Dataset records:

•••••

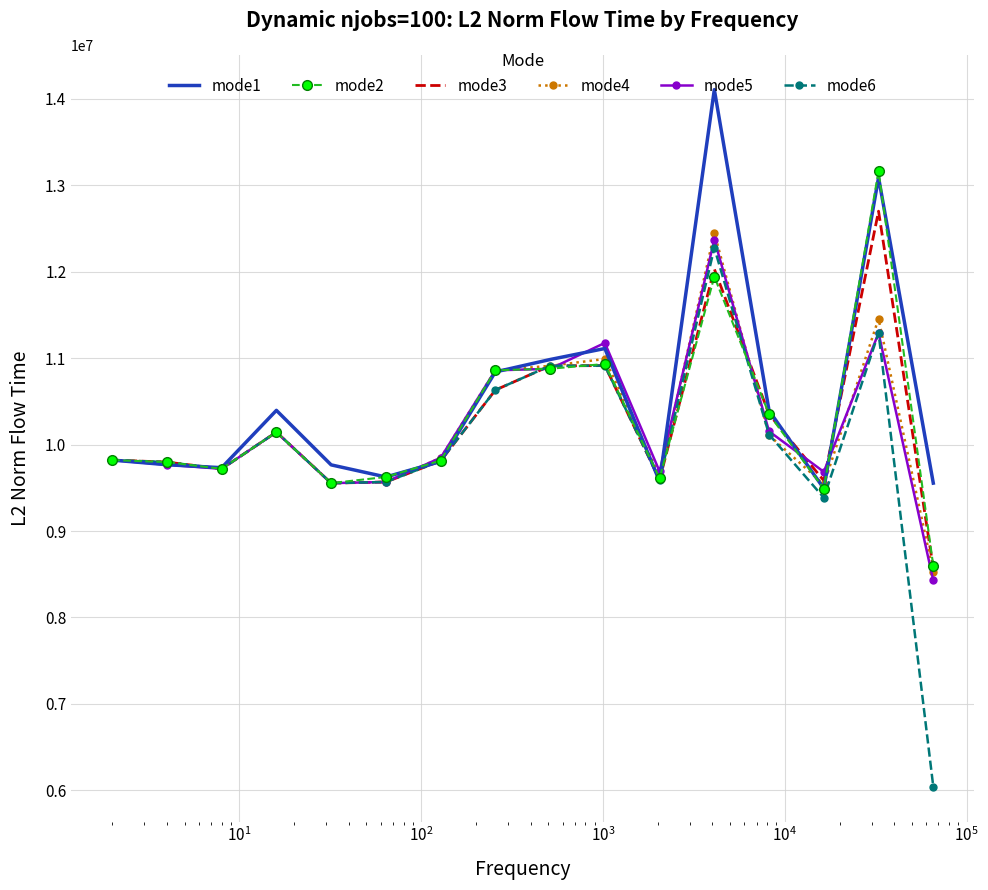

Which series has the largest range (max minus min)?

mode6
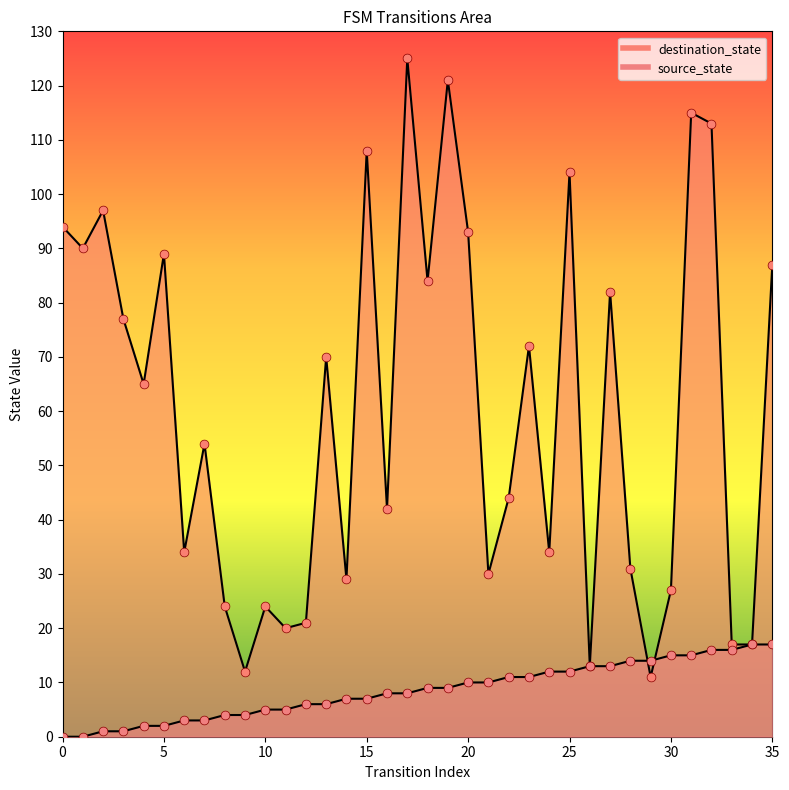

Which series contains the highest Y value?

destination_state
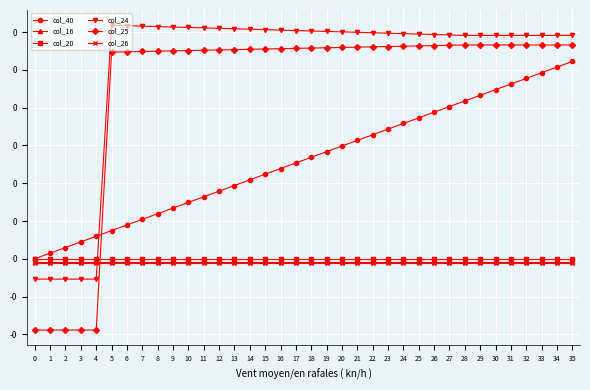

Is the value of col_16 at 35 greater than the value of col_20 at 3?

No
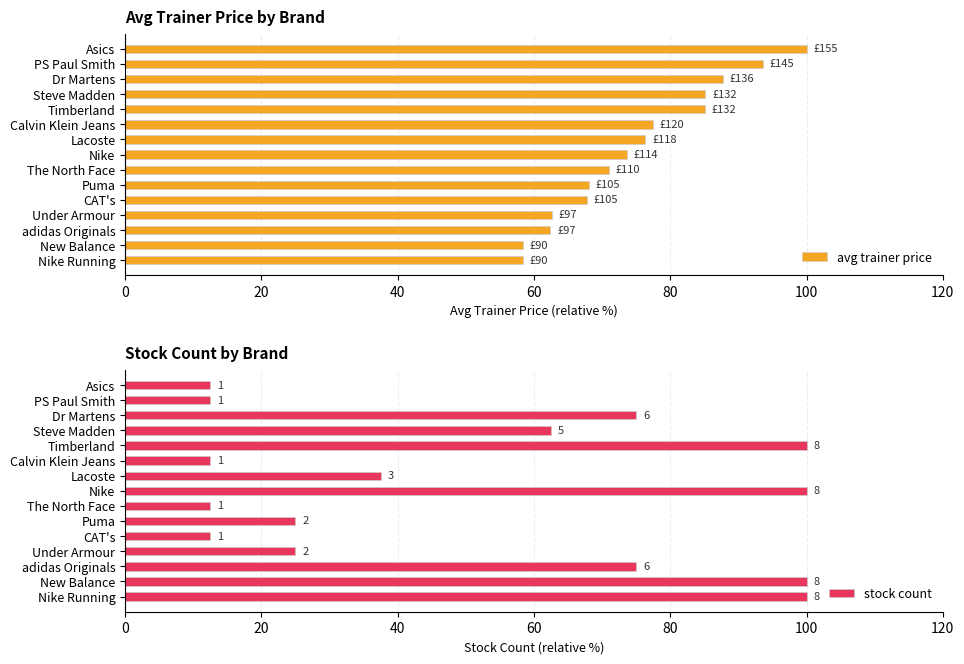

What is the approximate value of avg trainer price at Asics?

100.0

•••••

(YOUR OBJECTIVE): Print every line of the items above verbatim, omitting the pictures.

(ANSWER SECTION):
Which series has the largest range (max minus min)?

mode6

Which series contains the highest Y value?

destination_state

Is the value of col_16 at 35 greater than the value of col_20 at 3?

No

What is the approximate value of avg trainer price at Asics?

100.0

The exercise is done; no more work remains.